The Bank of England’s credit- boosting plan is showing “early signs” of helping to lower bank funding costs, which may spur a gradual pickup in mortgage approvals and aid the U.K. economy, the central bank said.
“Easier access to credit” through the so-called Funding for Lending Scheme “should boost consumption and investment by households and businesses,” it said in an article in its Quarterly Bulletin, published in London today. “In turn, increased economic activity should raise incomes.”
The FLS, which began on Aug. 1, is intended to improve the flow of credit. Early signs have been “encouraging” and suggest the program is working as expected so far, though there are likely to be “sizeable” time lags until its effects are fully visible, according to the article.
Still, the attractiveness of using the FLS program has decreased as market funding costs fall. When the plan was announced on June 14, it would have been around 200 basis points cheaper than using other sources of secured wholesale finance, such as mortgage-backed securities or covered bonds, the Bank of England said. With the recent declines in wholesale costs, driven partly by the FLS, the scheme was likely to be around 100 basis points cheaper as of Nov. 26, the central bank said.
For some banks, “the relative attractiveness of the FLS would be reduced, the BOE said.

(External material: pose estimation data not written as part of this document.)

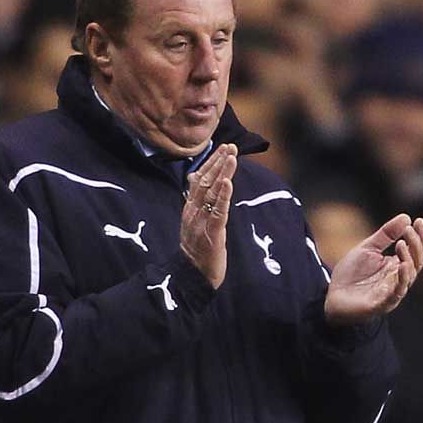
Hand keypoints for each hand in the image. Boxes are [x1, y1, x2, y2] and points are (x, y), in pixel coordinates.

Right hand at [180, 143, 235, 287]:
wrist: (192, 275)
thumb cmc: (197, 249)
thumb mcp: (195, 221)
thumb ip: (198, 201)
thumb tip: (197, 180)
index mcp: (190, 208)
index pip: (199, 179)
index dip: (211, 163)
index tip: (222, 148)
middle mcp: (193, 211)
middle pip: (205, 181)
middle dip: (218, 162)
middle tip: (230, 147)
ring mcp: (201, 222)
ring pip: (212, 193)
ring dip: (223, 173)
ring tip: (232, 157)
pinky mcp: (211, 233)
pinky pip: (218, 212)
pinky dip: (223, 196)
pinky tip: (228, 182)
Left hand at [324, 213, 422, 325]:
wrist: (332, 297)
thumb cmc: (351, 275)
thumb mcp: (368, 248)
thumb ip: (386, 234)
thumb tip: (406, 217)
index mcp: (396, 266)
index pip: (416, 251)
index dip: (420, 237)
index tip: (418, 220)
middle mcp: (399, 279)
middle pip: (417, 262)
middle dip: (416, 244)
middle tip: (408, 230)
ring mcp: (392, 292)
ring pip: (410, 276)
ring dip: (409, 258)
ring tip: (401, 243)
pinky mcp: (382, 303)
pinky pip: (397, 292)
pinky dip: (402, 279)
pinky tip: (402, 265)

It is still likely that for most banks the FLS provides an attractive source of funding,” it said.
The chapter in the bulletin was written by Rohan Churm and Amar Radia of the Monetary Assessment and Strategy Division, Jeremy Leake of the Financial Institutions Division, Sylaja Srinivasan of the Statistics and Regulatory Data Division and Richard Whisker of the Sterling Markets Division. In it, they said early signs from the FLS “have been encouraging, as funding costs for U.K. banks have fallen sharply.”

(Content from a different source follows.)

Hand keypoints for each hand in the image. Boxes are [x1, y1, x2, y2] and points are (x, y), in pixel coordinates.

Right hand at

Bank of England policy makers introduced the FLS to help stimulate an economy struggling to recover from a recession. Its introduction coincided with some officials expressing doubts about the effectiveness of their bond-purchase program, which has reached 375 billion pounds ($607 billion).
Still, a separate article in the bulletin noted that the pickup in broad money growth during the latest round of quantitative easing, which finished at the end of October, “appear to indicate a positive effect of asset purchases.”
In a chapter on financial markets, the Bank of England said sentiment “showed signs of improvement” in recent months. This was partly because of the European Central Bank’s bond-buying pledge, which many contacts thought “had eliminated the risk of a disorderly unwind of euro-area imbalances in the short term.”
The chapter, which reviewed developments up to Nov. 26, added that tensions rose at the end of the period on concern that U.S. political negotiations aimed at avoiding the so-called fiscal cliff “may fail to produce an agreement on the speed and composition of deficit reduction.”
In a section on derivatives clearing, the BOE said new global rules will increase demand for “high-quality government bonds” that can be used as collateral. It said that “although significant uncertainties remain, estimates of the size of that additional demand are large.”
European Union and U.S. regulators are struggling to align rules for the $648 trillion market for over-the-counter derivatives, which became a target for tougher oversight after the 2008 collapse of Lehman Brothers Holdings Inc. Banks may have to meet minimum collateral rules for trades that aren’t centrally cleared as part of a push by global regulators to make the market safer.